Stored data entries
----

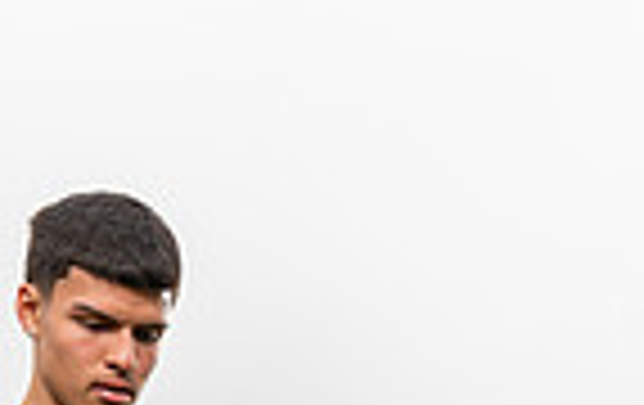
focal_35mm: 112
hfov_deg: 18.6
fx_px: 1970
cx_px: 279
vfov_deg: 10.3
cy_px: 936
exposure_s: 1/200
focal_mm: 35
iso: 250
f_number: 5.6
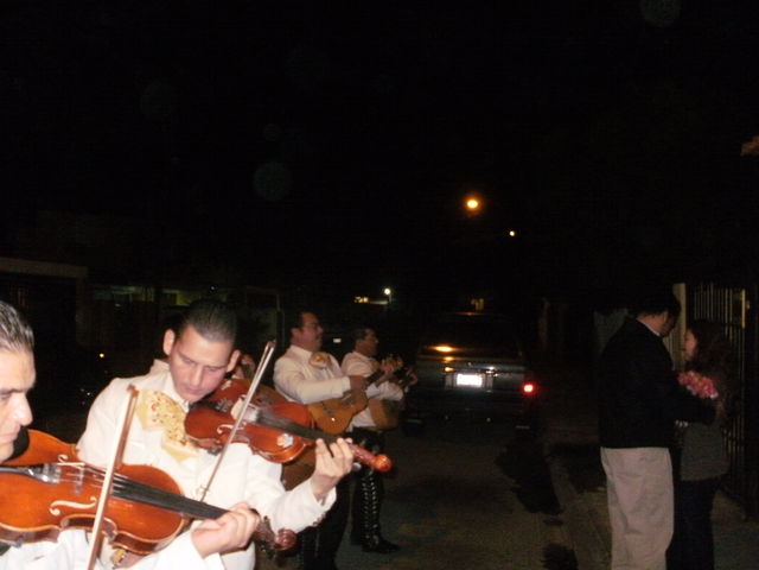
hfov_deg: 51.4
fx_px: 789
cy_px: 285
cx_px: 380
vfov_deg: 39.7
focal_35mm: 36
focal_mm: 6.3
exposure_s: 1/30
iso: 320
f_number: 3.5
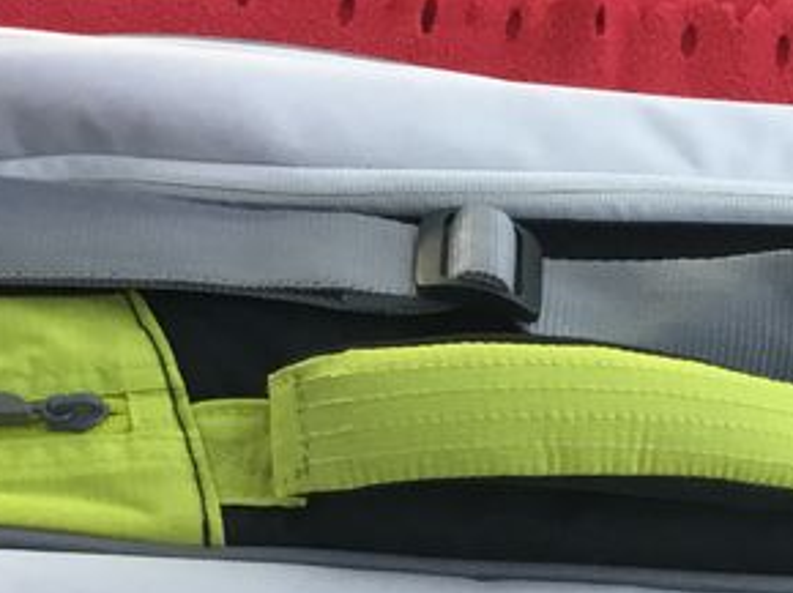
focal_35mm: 107
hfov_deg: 18.2
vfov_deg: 13.3
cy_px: 801
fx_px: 2449
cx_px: 648
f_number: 2.4
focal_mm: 3.3
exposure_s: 1/33
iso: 32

----

EXERCISE INSTRUCTIONS: With the pictures left out, return each entry exactly as written.

TASK SOLUTION:
focal_35mm: 112
hfov_deg: 18.6
fx_px: 1970
cx_px: 279
vfov_deg: 10.3
cy_px: 936
exposure_s: 1/200
focal_mm: 35
iso: 250
f_number: 5.6
hfov_deg: 51.4
fx_px: 789
cy_px: 285
cx_px: 380
vfov_deg: 39.7
focal_35mm: 36
focal_mm: 6.3
exposure_s: 1/30
iso: 320
f_number: 3.5
focal_35mm: 107
hfov_deg: 18.2
vfov_deg: 13.3
cy_px: 801
fx_px: 2449
cx_px: 648
f_number: 2.4
focal_mm: 3.3
exposure_s: 1/33
iso: 32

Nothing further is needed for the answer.